A few years ago Bernice Gauci was in class when her lecturer asked the students to introduce themselves to one another – but when her turn arrived, she could not say her name.

“I went home and started crying. I thought: ‘It can’t be that I can’t say my... name. I have to do something... about it’.”

So she went to speech language pathologist Joseph Agius who started by telling her: stuttering is a gift.

“I remember thinking: he has no clue what he’s saying,” the 24-year-old says.

After her first meeting with Dr Agius, she went home and thought about it. What she realised changed her outlook on life – because she was a stutterer she was sensitive to others since she knew what it was like living with a daily challenge.

“I realised it is a gift that gave me a lot... without taking anything from me. Even if I were not a stutterer, I don’t think I’d be a Hollywood star. So it didn’t take anything from me,” she smiles.

In fact Ms Gauci – a nurse specialised in mental health – is now the president of the Stuttering Association of Malta, launched on Saturday, which aims to create awareness about stuttering and offer support and guidance.

This is who I am. I didn’t want them to see me without my stuttering

The association will start off by reaching out to young people who stutter. “They see us – adults – and we can be role... models to them. When I was small... I did not have anyone... like me, a stutterer,” Ms Gauci says adding that she started stuttering when she was 10.

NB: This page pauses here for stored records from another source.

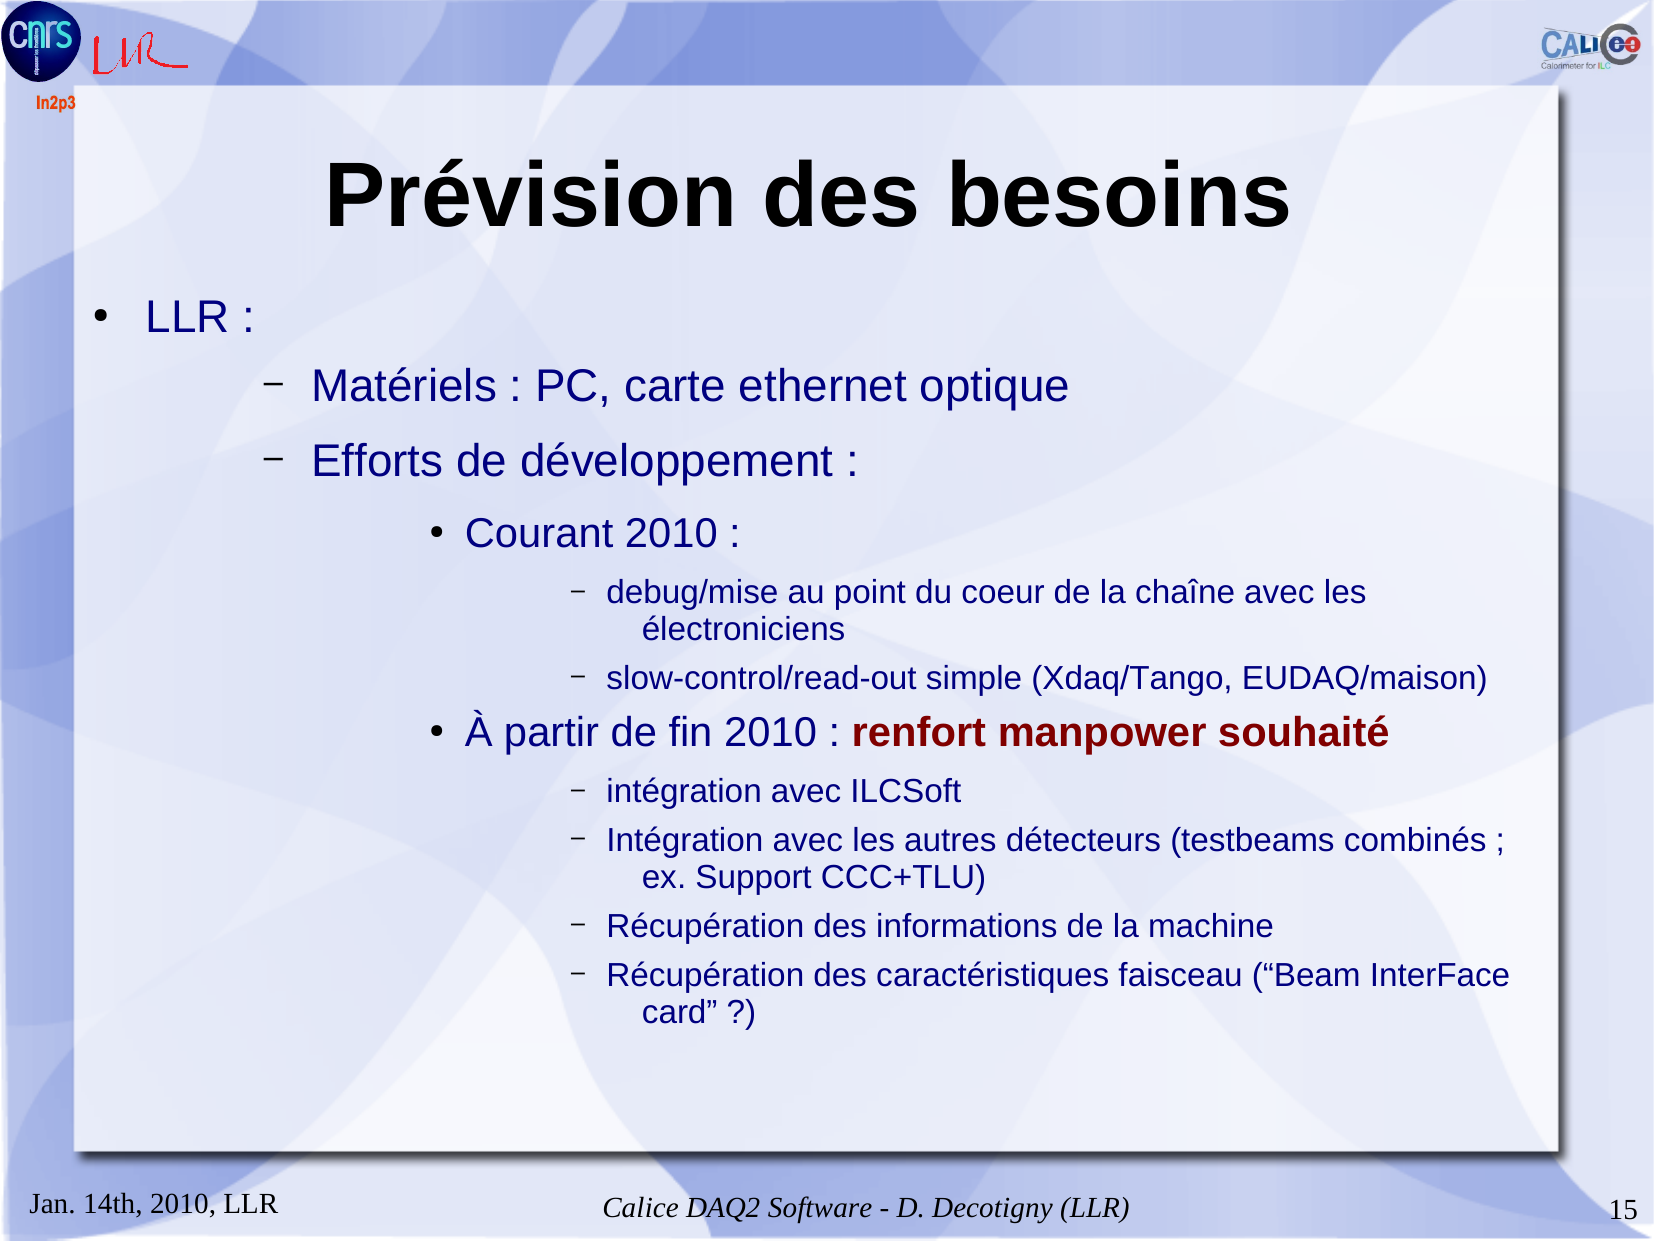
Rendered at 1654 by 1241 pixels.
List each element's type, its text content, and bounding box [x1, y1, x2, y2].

title Prévision des besoins [82, 98, 1536, 290]
list LLR : Matériels : PC, carte ethernet optique Efforts de développement : Courant 2010 : debug/mise au point du coeur de la chaîne avec les électroniciens slow-control/read-out simple (Xdaq/Tango, EUDAQ/maison) À partir de fin 2010 : renfort manpower souhaité intégration avec ILCSoft Intégration avec les autres détecteurs (testbeams combinés ; ex. Support CCC+TLU) Récupération des informations de la machine Récupération des caractéristiques faisceau (“Beam InterFace card” ?) [75, 290, 1541, 1163]
picture [0, 0, 1654, 1241]
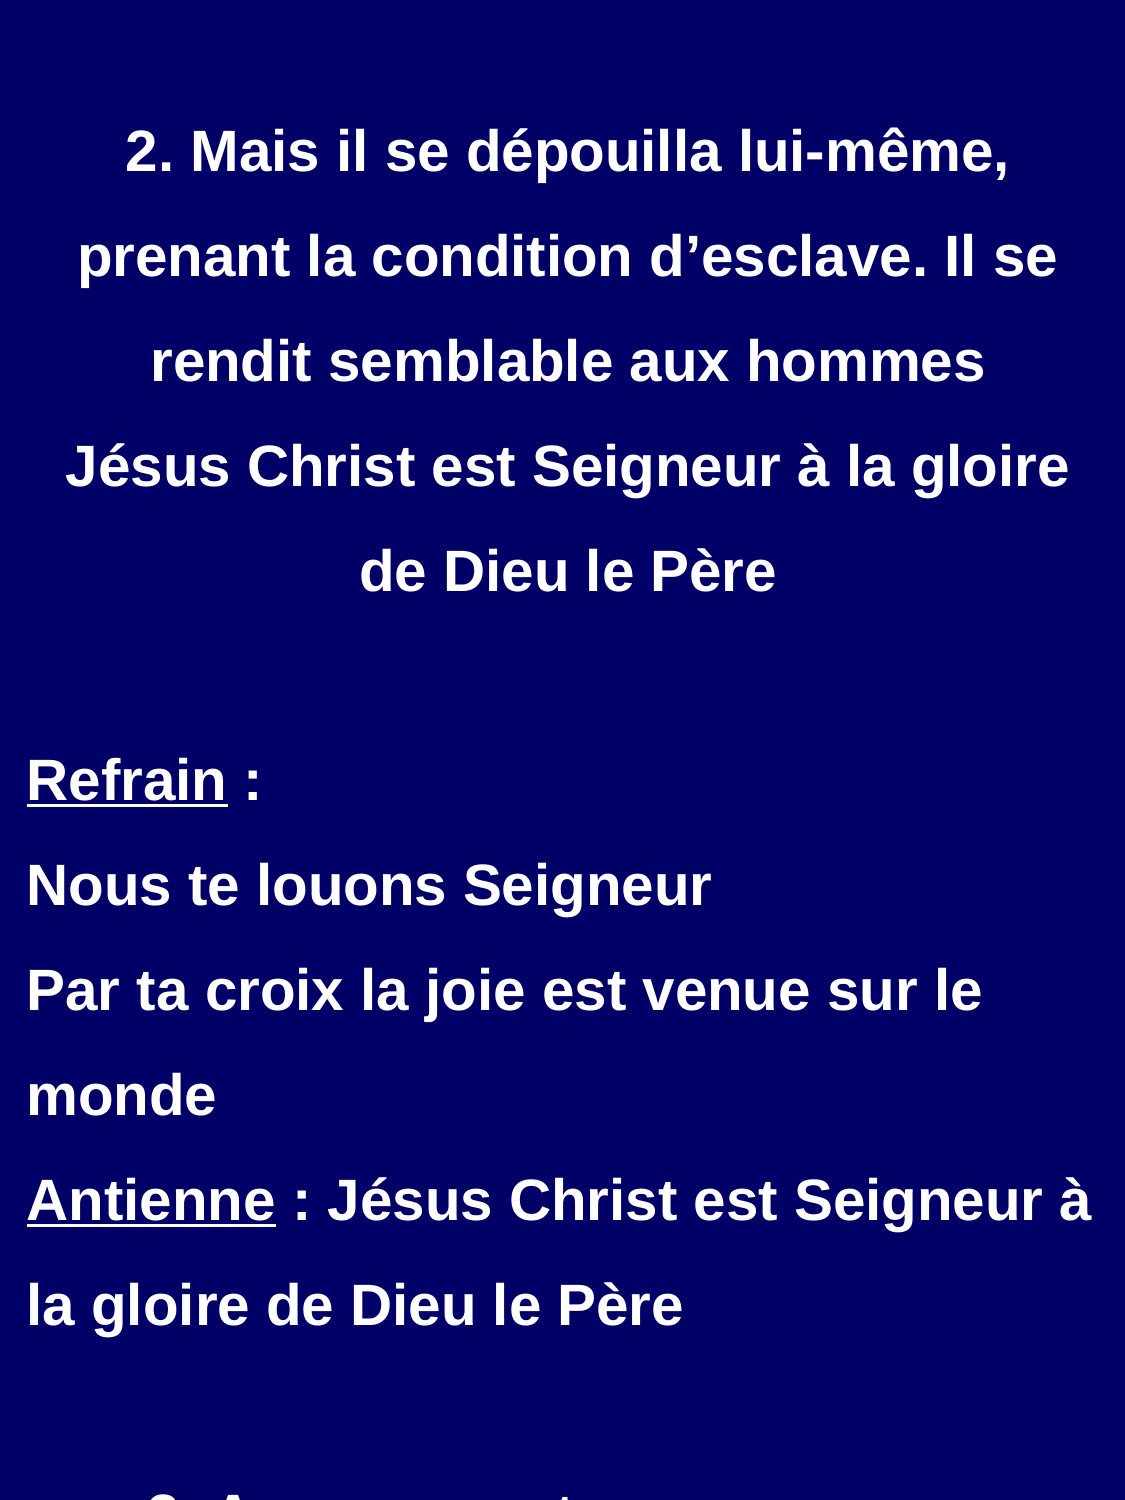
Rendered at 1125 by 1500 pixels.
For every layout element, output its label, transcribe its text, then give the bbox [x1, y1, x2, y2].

text_box 2. Mais il se dépouilla lui-même, prenant la condition d’esclave. Il se rendit semblable aux hommes Jésus Christ est Seigneur à la gloire de Dieu le Père Refrain : Nous te louons Seigneur Par ta croix la joie est venue sur le monde Antienne : Jésus Christ est Seigneur à la gloire de Dieu le Père 3. A son aspect reconnu pour un homme,il s’abaissa En se faisant obéissant jusqu’à la mort, et la mort sur la croix. Jésus Christ est Seigneur à la gloire de Dieu le Père Ref : Nous te louons Seigneur Par ta croix la joie est venue sur le monde 4. C’est pourquoi Dieu l’a élevé et lui a donné le nom qui l’emporte sur tous les noms Jésus Christ est Seigneur à la gloire de Dieu le Père 5. Afin qu’ au nom de Jésus Tout genoux fléchisse au ciel sur terre, aux enfers. Et que toute langue proclame : Jésus Christ est Seigneur à la gloire de Dieu le Père Ref : Nous te louons Seigneur Par ta croix la joie est venue sur le monde Jésus Christ est Seigneur à la gloire de Dieu le Père [11, 5, 1125, 1500]
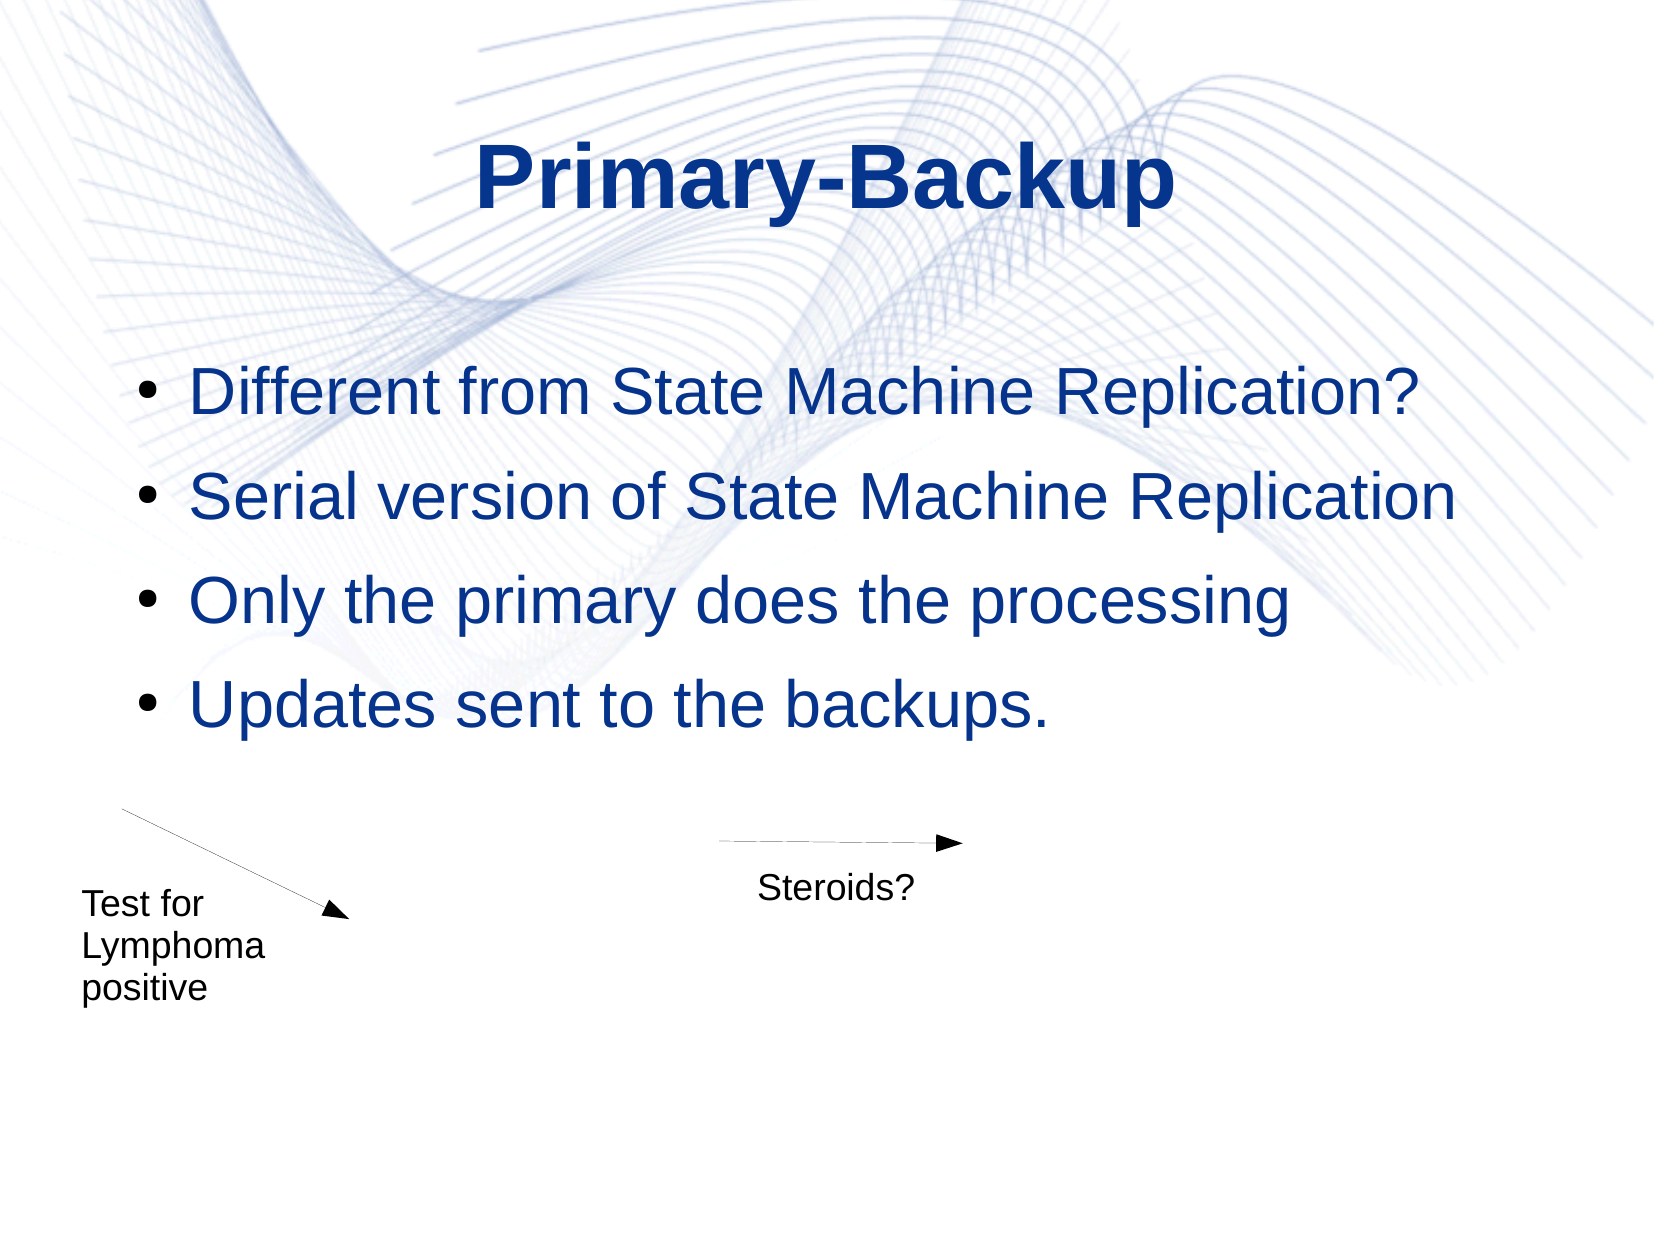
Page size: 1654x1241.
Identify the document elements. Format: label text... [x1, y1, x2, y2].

Ms Gauci recalls that once, when she was in secondary school, her teacher asked her to read an excerpt from a book aloud in class. She started reading and stuck on a word. The teacher told her to start from the beginning and she was stuck on the same word.

“He told me: ‘go on, say it’. I thought: ‘is he serious? Doesn’t he realise I can’t?’” she recalls. It is to avoid such situations that the association will work on creating awareness in schools and beyond.

Dr Agius, who also coaches people in public speaking, said he knew of schoolage children who got physically sick in the morning when they knew they had to read aloud in class.

This fear is not limited to children as he also works with adults who shy away from job interviews because of their stuttering.

He explains that one per cent of the population stutter and, in his experience, one of the main problems is the unpredictability – a person who stutters never knows when they are going to stick.

While he helps them minimise their stuttering in certain situations, the change in his clients comes about when they accept their condition.

“I tell them it’s a gift. The new ones look at me and say it’s a gift from hell,” he chuckles, adding that people who stutter are often gifted with humility and creativity.

“They would have lived their lives taking on-the-spot decisions,” he says as he gives the example of a stutterer who often got stuck on the name of his daughter but replaced it with terms of endearment like “princess” or “darling”.

People who stutter also tend to have good listening skills. “Often when someone is speaking we are thinking about what we are going to say next. But they listen,” he says adding that he always tells his clients that stuttering is not a problem.

Ms Gauci smiles. “If someone says they have a problem they get a bad look,” she says as she looks at Dr Agius who adds: “It’s about perception. You make it a problem if you want to. But it’s just a condition and, once you accept it, it’s like lifting a weight.”

Ms Gauci nods and recalls how, when she sat for her nursing exam, she started talking fluently – but she wanted them to know that she stuttered.

“So I made an effort to stick. I stuck and I thought: ‘OK now I’m back.’ This is who I am. I didn’t want them to see me without my stuttering,” she says.